Les preuves du cancer dans d'autres civilisations primitives sont plus fragmentaires, mais elles existent. Dans l'ancienne Mésopotamie, la terre entre le Tigre et l'Euphrate, la connaissance médicale était profondément liée à la religion et à la divination. Les médecins étaient aussi prêtres, et ils croyaient que la maladie était un châtiment des dieux. Leur processus diagnostique impliquait souvent d'examiner le foie d'un mouton sacrifié pour deviner le destin du patient. Si leur compréhension de la maladie était surnaturelle, des tablettes cunéiformes de cette période contiennent des descriptions de divers gonflements et excroissances qui pourraient correspondre à des tumeurs cancéreuses. Cependant, le langage est souvent ambigu, rendant les interprétations définitives difficiles.

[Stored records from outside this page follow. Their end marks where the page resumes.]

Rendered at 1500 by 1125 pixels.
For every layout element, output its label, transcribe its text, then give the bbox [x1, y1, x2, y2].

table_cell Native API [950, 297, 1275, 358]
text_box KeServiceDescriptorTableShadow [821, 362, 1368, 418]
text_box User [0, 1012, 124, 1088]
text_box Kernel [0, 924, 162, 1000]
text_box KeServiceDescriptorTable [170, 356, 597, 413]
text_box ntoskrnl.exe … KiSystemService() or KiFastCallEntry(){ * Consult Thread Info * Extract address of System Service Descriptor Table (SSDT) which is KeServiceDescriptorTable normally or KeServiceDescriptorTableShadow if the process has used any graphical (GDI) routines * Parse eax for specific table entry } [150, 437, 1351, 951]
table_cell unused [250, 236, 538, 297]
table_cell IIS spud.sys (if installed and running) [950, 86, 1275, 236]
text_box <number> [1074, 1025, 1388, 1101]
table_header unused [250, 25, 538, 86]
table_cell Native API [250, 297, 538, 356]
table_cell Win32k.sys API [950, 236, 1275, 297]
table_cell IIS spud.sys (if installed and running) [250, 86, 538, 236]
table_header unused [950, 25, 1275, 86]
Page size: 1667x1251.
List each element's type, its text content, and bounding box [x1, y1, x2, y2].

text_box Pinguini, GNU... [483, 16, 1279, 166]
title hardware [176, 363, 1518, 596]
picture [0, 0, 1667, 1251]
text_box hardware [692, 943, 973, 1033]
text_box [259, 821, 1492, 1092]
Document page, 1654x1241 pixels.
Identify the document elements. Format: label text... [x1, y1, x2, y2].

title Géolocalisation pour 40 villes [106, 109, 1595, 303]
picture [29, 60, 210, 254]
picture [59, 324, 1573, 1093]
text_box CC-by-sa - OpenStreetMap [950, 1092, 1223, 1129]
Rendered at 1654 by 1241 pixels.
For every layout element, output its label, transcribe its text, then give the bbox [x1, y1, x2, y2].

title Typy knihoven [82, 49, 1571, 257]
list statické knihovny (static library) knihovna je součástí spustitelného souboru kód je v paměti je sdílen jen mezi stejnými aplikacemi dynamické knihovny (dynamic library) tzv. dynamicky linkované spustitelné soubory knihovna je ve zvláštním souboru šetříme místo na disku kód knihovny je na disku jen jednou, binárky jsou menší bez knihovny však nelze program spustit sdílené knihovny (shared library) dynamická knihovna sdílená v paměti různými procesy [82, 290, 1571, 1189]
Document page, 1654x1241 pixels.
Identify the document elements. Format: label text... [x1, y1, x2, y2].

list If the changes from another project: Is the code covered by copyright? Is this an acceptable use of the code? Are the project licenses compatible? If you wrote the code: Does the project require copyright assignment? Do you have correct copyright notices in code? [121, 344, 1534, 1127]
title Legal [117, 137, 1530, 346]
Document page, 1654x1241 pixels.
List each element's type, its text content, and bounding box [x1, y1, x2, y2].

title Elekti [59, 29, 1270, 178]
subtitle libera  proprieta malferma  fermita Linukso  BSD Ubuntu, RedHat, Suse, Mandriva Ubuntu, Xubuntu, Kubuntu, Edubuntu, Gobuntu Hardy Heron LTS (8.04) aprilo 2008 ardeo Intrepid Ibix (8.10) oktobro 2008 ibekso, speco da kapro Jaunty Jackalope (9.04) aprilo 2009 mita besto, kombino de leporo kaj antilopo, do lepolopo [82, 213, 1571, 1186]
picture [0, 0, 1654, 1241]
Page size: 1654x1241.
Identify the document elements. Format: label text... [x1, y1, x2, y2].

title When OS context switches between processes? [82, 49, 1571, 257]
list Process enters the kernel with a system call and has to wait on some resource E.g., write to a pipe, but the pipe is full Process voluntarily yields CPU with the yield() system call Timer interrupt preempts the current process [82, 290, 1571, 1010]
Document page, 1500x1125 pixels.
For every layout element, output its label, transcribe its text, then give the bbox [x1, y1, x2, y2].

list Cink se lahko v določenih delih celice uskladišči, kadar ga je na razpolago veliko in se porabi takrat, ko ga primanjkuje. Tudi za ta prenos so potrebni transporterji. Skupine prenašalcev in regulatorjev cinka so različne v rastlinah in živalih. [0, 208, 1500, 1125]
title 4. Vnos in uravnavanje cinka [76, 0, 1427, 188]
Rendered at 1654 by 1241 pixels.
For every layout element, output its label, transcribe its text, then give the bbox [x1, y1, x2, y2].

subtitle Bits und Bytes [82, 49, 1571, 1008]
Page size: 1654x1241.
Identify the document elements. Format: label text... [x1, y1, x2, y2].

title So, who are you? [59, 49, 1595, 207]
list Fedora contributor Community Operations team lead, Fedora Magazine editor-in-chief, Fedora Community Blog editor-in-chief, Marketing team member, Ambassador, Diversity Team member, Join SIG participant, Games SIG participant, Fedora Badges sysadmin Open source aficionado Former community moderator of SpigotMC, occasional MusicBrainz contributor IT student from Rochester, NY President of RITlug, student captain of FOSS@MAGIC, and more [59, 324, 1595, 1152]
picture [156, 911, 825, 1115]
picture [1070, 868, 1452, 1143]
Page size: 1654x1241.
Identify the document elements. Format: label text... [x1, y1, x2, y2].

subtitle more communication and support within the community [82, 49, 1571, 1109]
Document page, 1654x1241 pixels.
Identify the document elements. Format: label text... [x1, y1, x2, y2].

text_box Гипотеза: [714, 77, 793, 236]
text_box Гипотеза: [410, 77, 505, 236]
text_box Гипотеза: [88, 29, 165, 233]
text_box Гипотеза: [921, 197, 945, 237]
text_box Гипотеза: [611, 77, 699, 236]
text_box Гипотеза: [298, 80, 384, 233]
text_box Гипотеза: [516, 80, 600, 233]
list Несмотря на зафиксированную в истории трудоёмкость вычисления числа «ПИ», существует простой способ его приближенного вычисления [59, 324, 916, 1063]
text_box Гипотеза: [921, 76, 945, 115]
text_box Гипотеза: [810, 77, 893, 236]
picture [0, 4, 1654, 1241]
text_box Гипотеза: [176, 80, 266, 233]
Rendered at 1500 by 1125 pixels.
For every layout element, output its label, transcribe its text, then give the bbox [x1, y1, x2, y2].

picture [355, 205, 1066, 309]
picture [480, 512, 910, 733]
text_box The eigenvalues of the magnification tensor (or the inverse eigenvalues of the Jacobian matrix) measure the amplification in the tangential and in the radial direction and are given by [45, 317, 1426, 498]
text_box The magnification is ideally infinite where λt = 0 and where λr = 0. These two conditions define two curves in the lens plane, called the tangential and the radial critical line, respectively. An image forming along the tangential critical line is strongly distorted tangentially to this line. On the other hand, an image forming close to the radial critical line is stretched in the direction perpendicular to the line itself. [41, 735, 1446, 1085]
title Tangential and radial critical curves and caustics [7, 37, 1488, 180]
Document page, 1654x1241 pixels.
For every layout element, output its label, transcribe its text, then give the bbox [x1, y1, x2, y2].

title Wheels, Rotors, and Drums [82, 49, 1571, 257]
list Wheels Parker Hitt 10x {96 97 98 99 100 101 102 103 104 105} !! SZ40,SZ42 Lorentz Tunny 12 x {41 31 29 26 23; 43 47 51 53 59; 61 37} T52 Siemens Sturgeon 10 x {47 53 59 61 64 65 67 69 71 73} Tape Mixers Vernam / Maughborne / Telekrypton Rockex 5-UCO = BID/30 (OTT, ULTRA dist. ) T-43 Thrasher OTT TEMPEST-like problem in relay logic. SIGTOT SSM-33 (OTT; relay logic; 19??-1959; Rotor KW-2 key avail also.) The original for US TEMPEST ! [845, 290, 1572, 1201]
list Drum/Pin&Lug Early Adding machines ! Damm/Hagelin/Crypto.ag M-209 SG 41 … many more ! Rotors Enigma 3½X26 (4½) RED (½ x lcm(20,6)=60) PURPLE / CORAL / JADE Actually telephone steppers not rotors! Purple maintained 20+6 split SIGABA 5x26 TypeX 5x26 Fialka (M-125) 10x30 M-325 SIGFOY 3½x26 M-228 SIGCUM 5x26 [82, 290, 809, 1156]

Contrairement aux Égyptiens, qui pratiquaient une forme d'examen clinique, la médecine mésopotamienne était moins axée sur le corps physique et plus sur l'apaisement du divin. Les traitements consistaient principalement en incantations, prières et remèdes à base de plantes destinés à exorciser les mauvais esprits censés être responsables de la maladie. La chirurgie était rarement pratiquée, en partie à cause des sanctions sévères prévues pour l'échec médical dans le Code d'Hammurabi. Un médecin dont le patient mourait sur la table d'opération pouvait se faire couper les mains, un puissant désincitatif pour le chirurgien le plus confiant.

Plus à l'est, dans la civilisation de la vallée de l'Indus et dans la Chine antique, les preuves d'une compréhension précoce du cancer sont encore plus rares. L'écriture de la vallée de l'Indus reste indéchiffrée, et si leurs villes étaient remarquablement bien planifiées, dotées de systèmes d'assainissement sophistiqués, nous en savons peu sur leurs pratiques médicales. Dans la Chine antique, les premiers textes médicaux se concentraient sur le concept de Qi, ou force vitale, et l'équilibre du yin et du yang. La maladie était vue comme une perturbation de cet équilibre, et les traitements visaient à restaurer l'harmonie par l'acupuncture, les remèdes à base de plantes et les changements alimentaires. Si ces systèmes de médecine sont anciens et complexes, des descriptions spécifiques pouvant être clairement identifiées comme le cancer sont rares dans les textes les plus anciens.

Les preuves limitées provenant de ces cultures et d'autres cultures anciennes soulignent la contribution unique des Égyptiens. Leurs papyrus offrent la première fenêtre claire sur l'expérience humaine du cancer. Ils documentent la réalité physique de la maladie, les tentatives pour la traiter, et la reconnaissance sobre de sa puissance. Ce murmure antique, enregistré sur des rouleaux fragiles, est le début d'une conversation qui traverserait les civilisations et se poursuivrait pendant des milliers d'années. C'est un dialogue entre l'humanité et l'un de ses adversaires les plus persistants et les plus énigmatiques, une lutte qui ne faisait que commencer à être comprise sur les rives du Nil.